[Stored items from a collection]
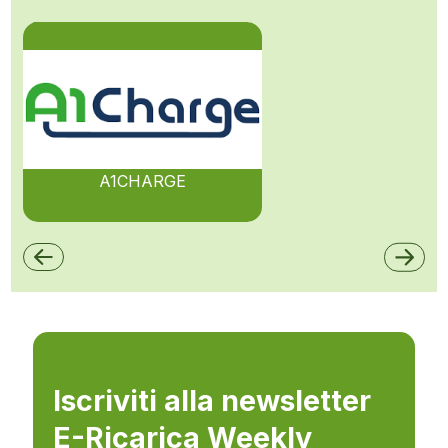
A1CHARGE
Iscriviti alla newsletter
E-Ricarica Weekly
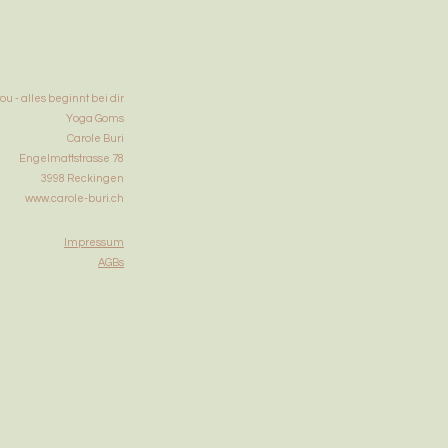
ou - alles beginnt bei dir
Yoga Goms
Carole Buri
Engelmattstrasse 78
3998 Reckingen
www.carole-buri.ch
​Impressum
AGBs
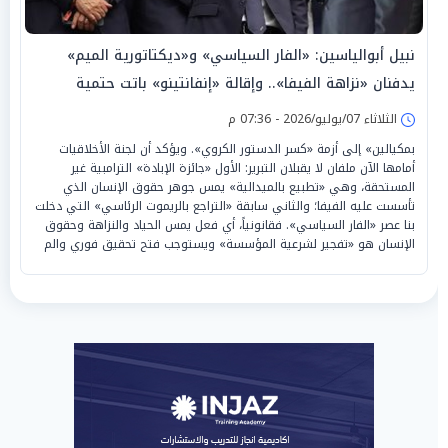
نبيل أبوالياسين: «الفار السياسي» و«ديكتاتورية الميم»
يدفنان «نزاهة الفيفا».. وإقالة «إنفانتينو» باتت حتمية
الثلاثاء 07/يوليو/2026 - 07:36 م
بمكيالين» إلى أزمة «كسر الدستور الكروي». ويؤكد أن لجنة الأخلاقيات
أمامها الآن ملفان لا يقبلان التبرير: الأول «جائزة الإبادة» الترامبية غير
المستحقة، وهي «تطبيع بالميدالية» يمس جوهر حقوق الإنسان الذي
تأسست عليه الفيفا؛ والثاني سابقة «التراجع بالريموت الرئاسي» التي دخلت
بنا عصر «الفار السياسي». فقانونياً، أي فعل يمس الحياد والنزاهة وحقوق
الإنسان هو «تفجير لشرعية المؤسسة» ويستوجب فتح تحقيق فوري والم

**EXERCISE DESCRIPTION**:
Wherever the string "السياسي" occurs in the records, copy the line it is in.

**FINISHED EXERCISE**:
نبيل أبوالياسين: «الفار السياسي» و«ديكتاتورية الميم»
بنا عصر «الفار السياسي». فقانونياً، أي فعل يمس الحياد والنزاهة وحقوق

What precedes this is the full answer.